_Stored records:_

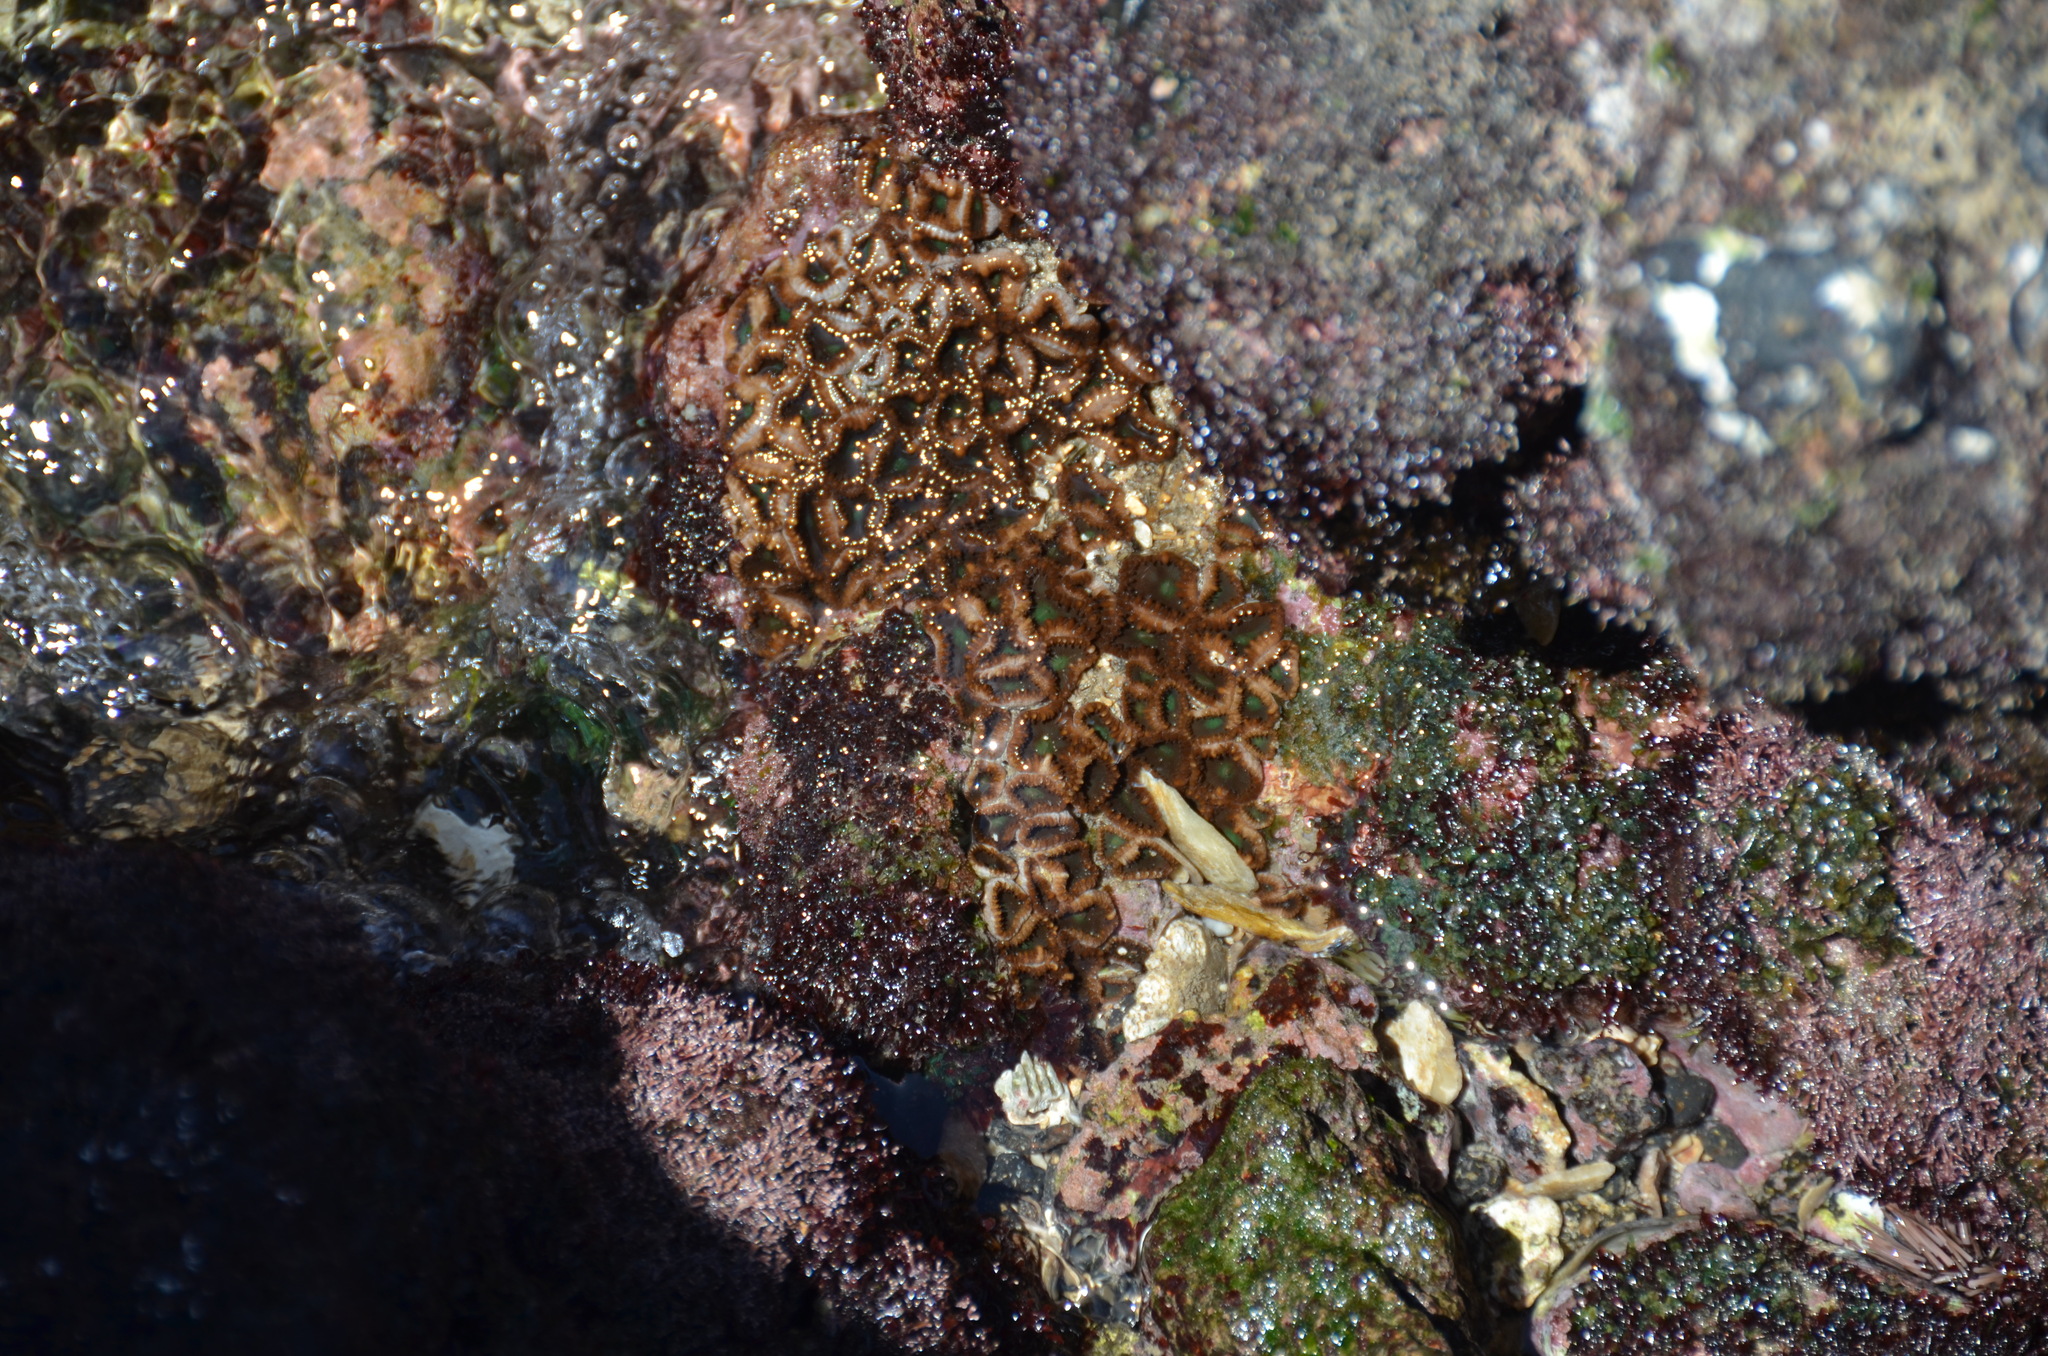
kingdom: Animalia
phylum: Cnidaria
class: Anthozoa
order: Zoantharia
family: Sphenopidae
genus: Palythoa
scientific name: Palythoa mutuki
---
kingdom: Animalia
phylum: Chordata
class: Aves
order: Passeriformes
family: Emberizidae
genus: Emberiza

_TASK BRIEF:_ Can you update the rows running from the line that contains "phylum: Cnidaria" through the line that contains "scientific name: Palythoa mutuki", writing "species" in place of "scientific name" and leaving everything else unchanged?

_CORRECT ANSWER:_
phylum: Cnidaria
class: Anthozoa
order: Zoantharia
family: Sphenopidae
genus: Palythoa
species: Palythoa mutuki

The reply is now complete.